======== DATA SHOWN

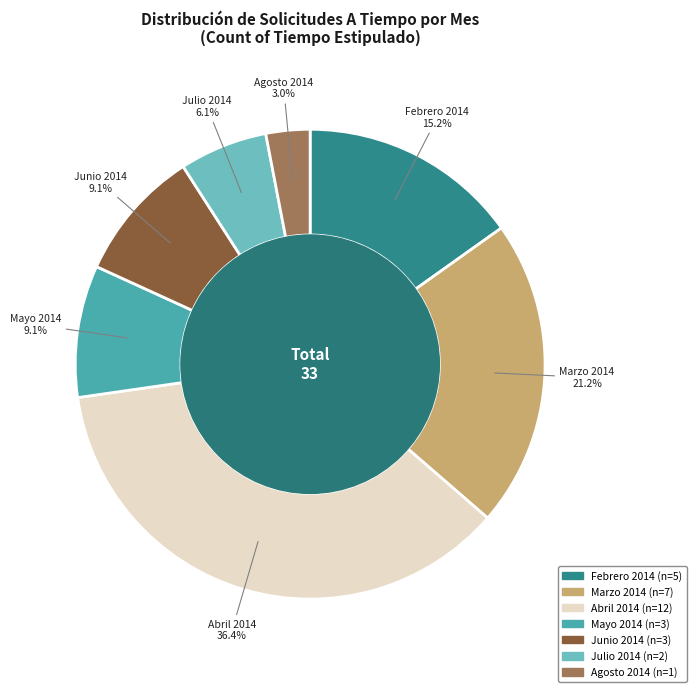

Count the number of slices in the pie.

7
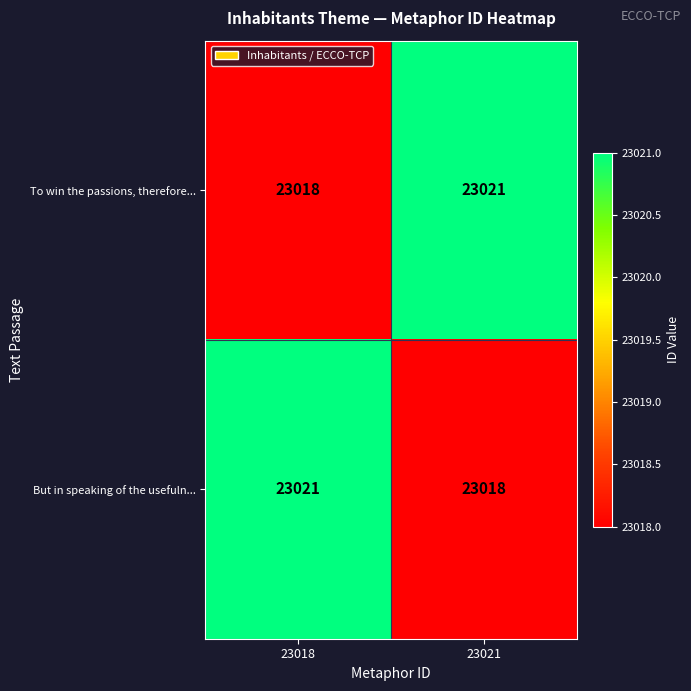

Count the number of categories in the chart.

2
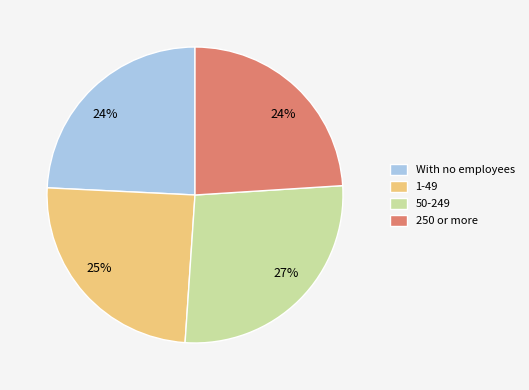

The 1-49 slice represents 11% of the pie. True or false?

False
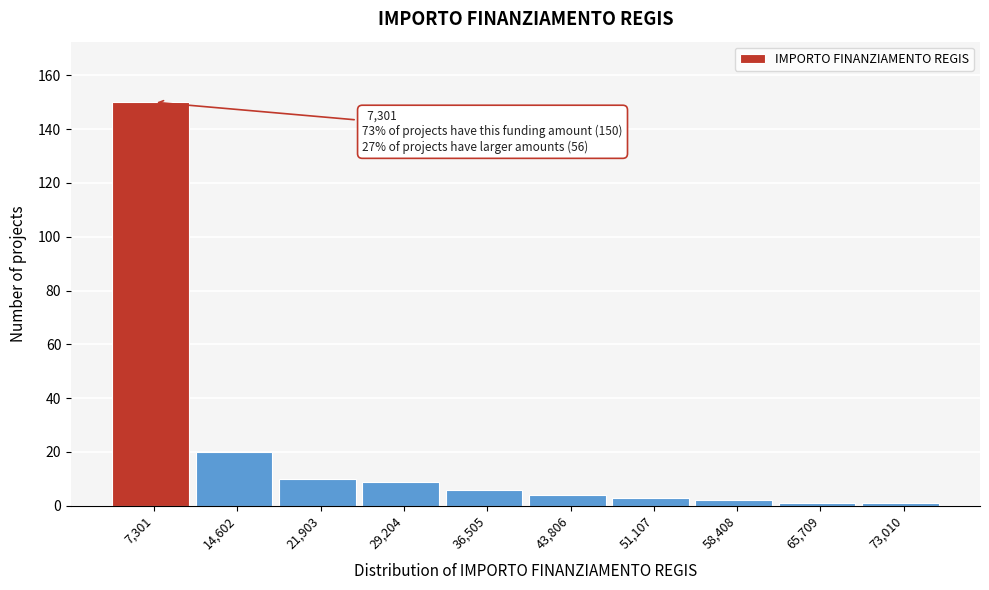

Reading left to right, what are all the values shown in this chart?

150	20	10	9	6	4	3	2	1	1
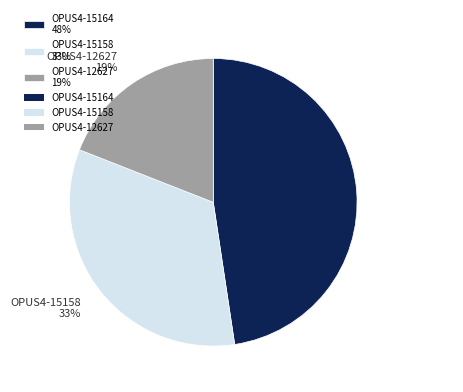

Is there any slice that represents more than half of the pie?

No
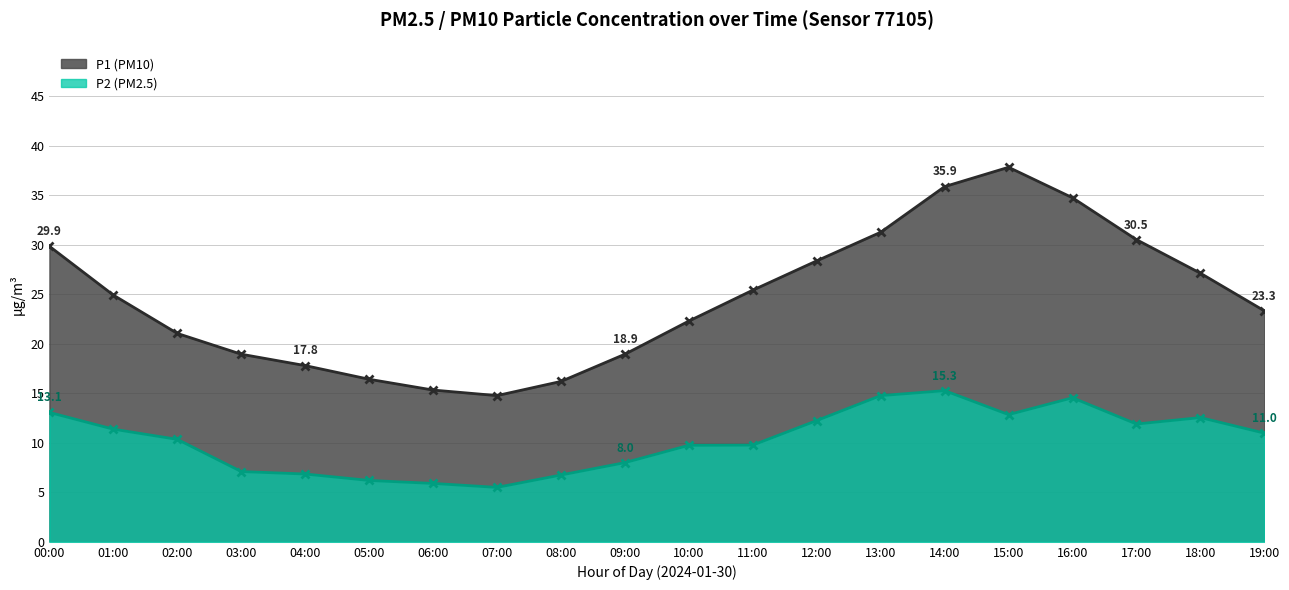

True or false: P1 has a value of 27.7 at 04:00.

False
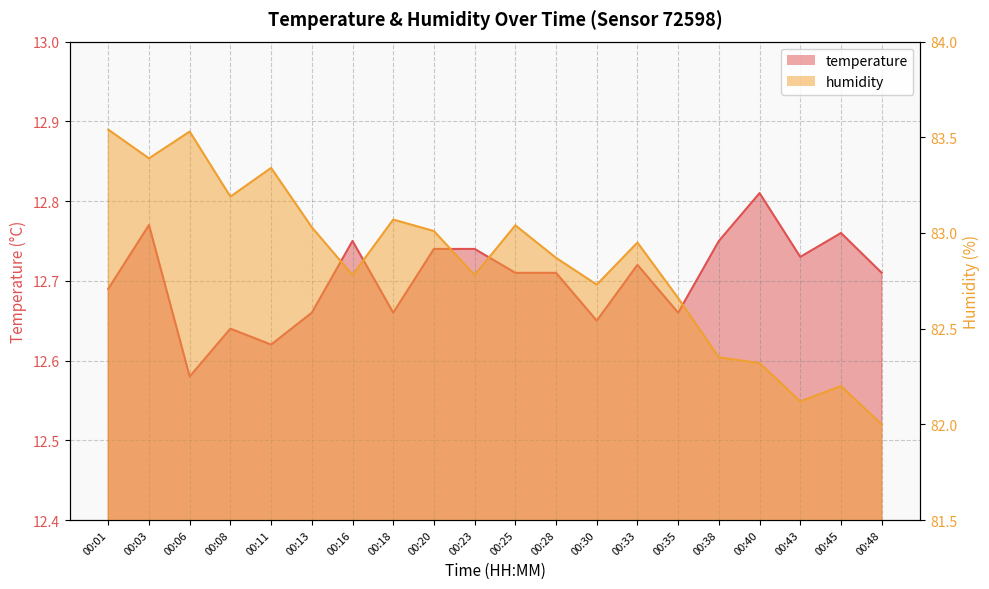

What is the sum of all temperature values?

254.1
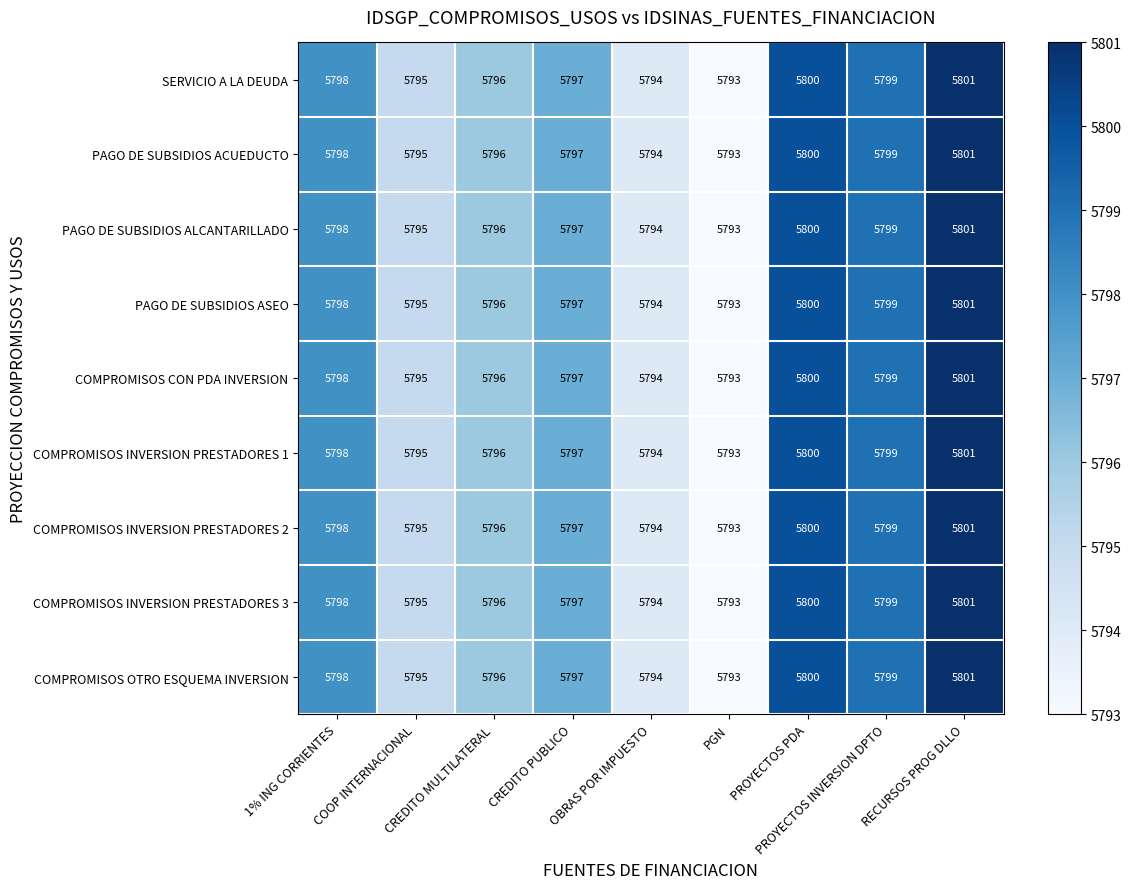

At which category is the sum across all series the highest?

RECURSOS PROG DLLO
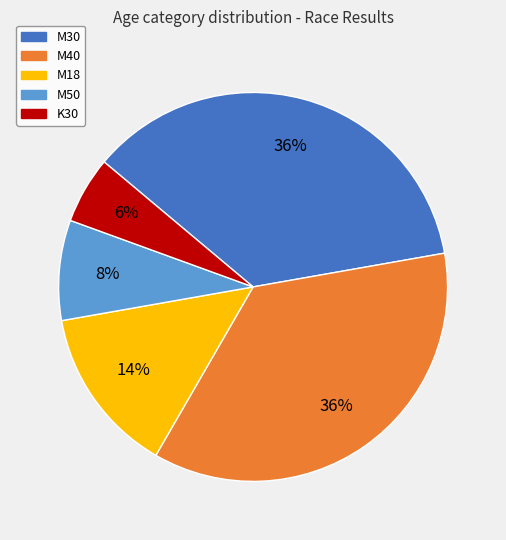

Approximately how many times larger is the value at M30 compared to M18?

2.6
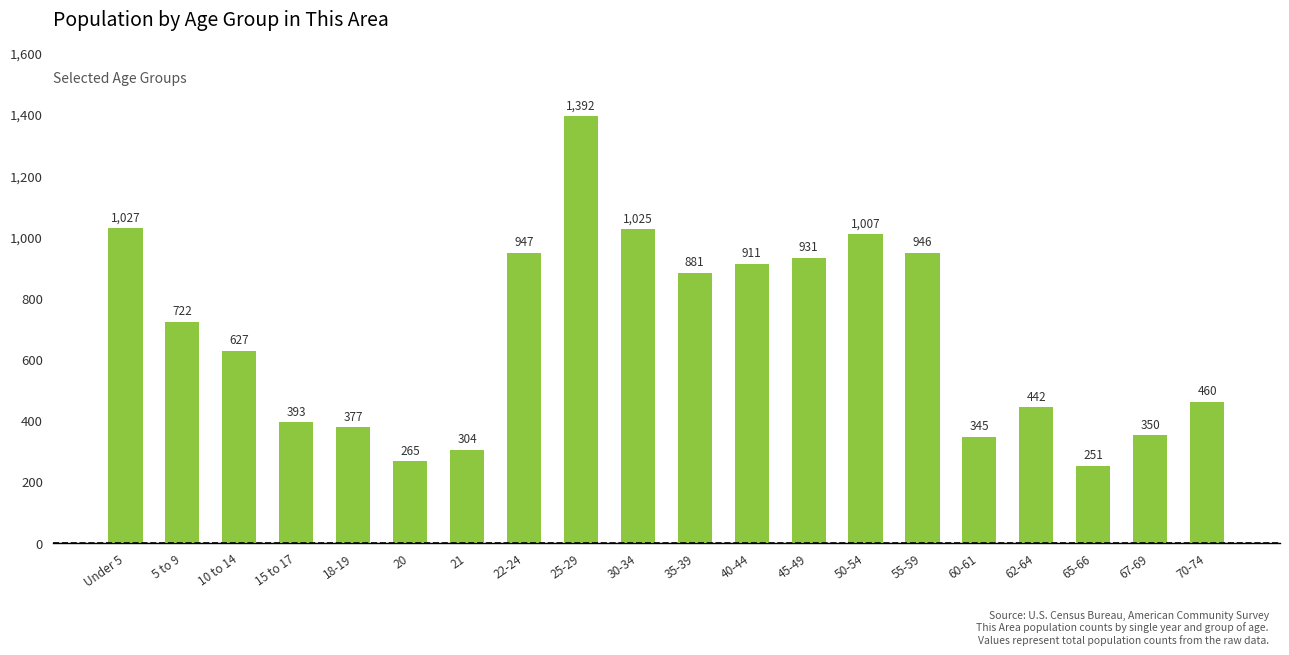

What position from the right is 21?

14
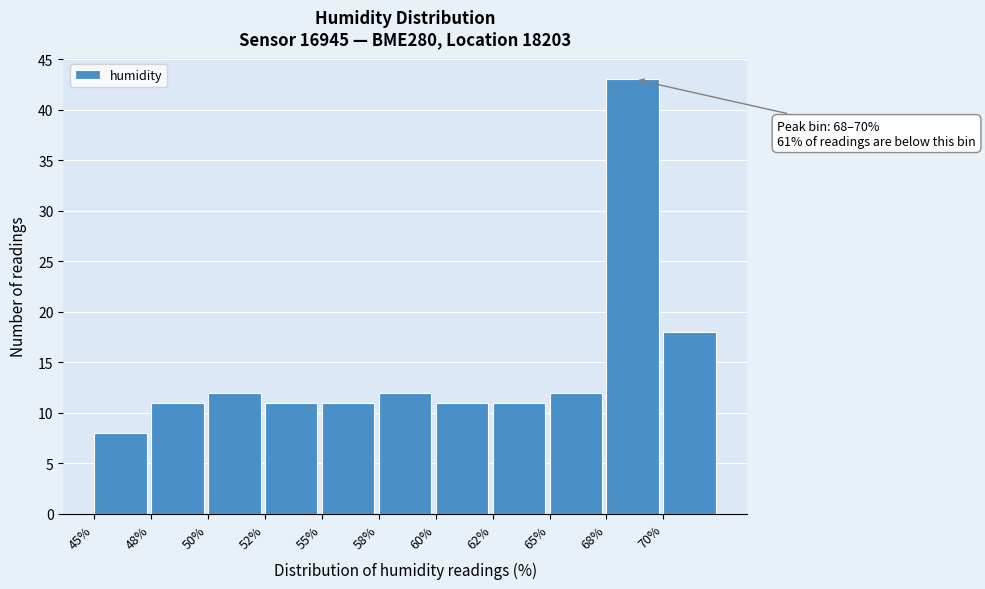

Reading right to left, transcribe all the data shown in this chart.

70%=18	68%=43	65%=12	62%=11	60%=11	58%=12	55%=11	52%=11	50%=12	48%=11	45%=8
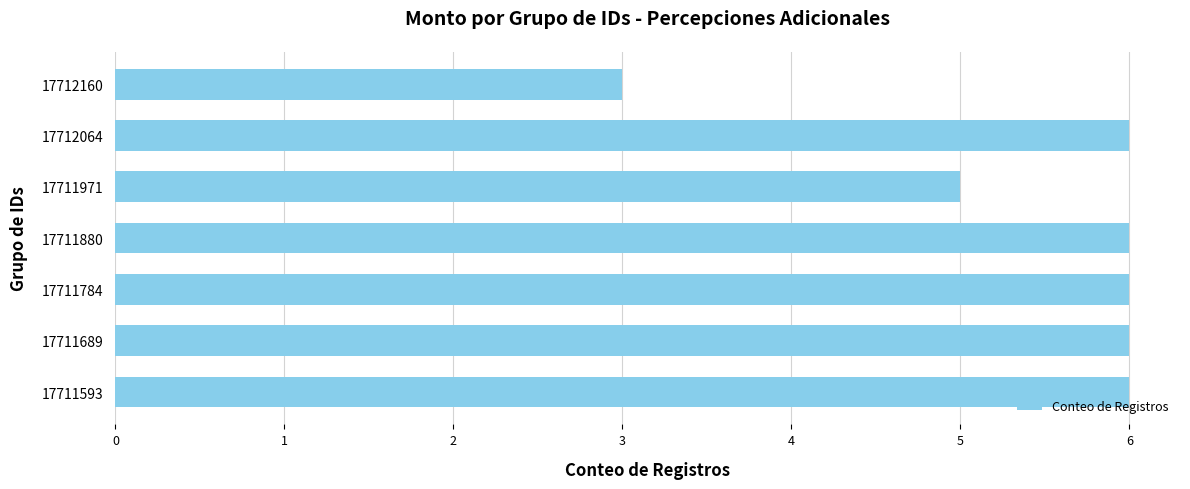

What is the change in value from 17711784 to 17712160?

-3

================

* _AIM OF THE TASK_: Pick out each line above that contains the string "this", matching case exactly.

* _OUTPUT OF THE TASK_:
Reading left to right, what are all the values shown in this chart?
Reading right to left, transcribe all the data shown in this chart.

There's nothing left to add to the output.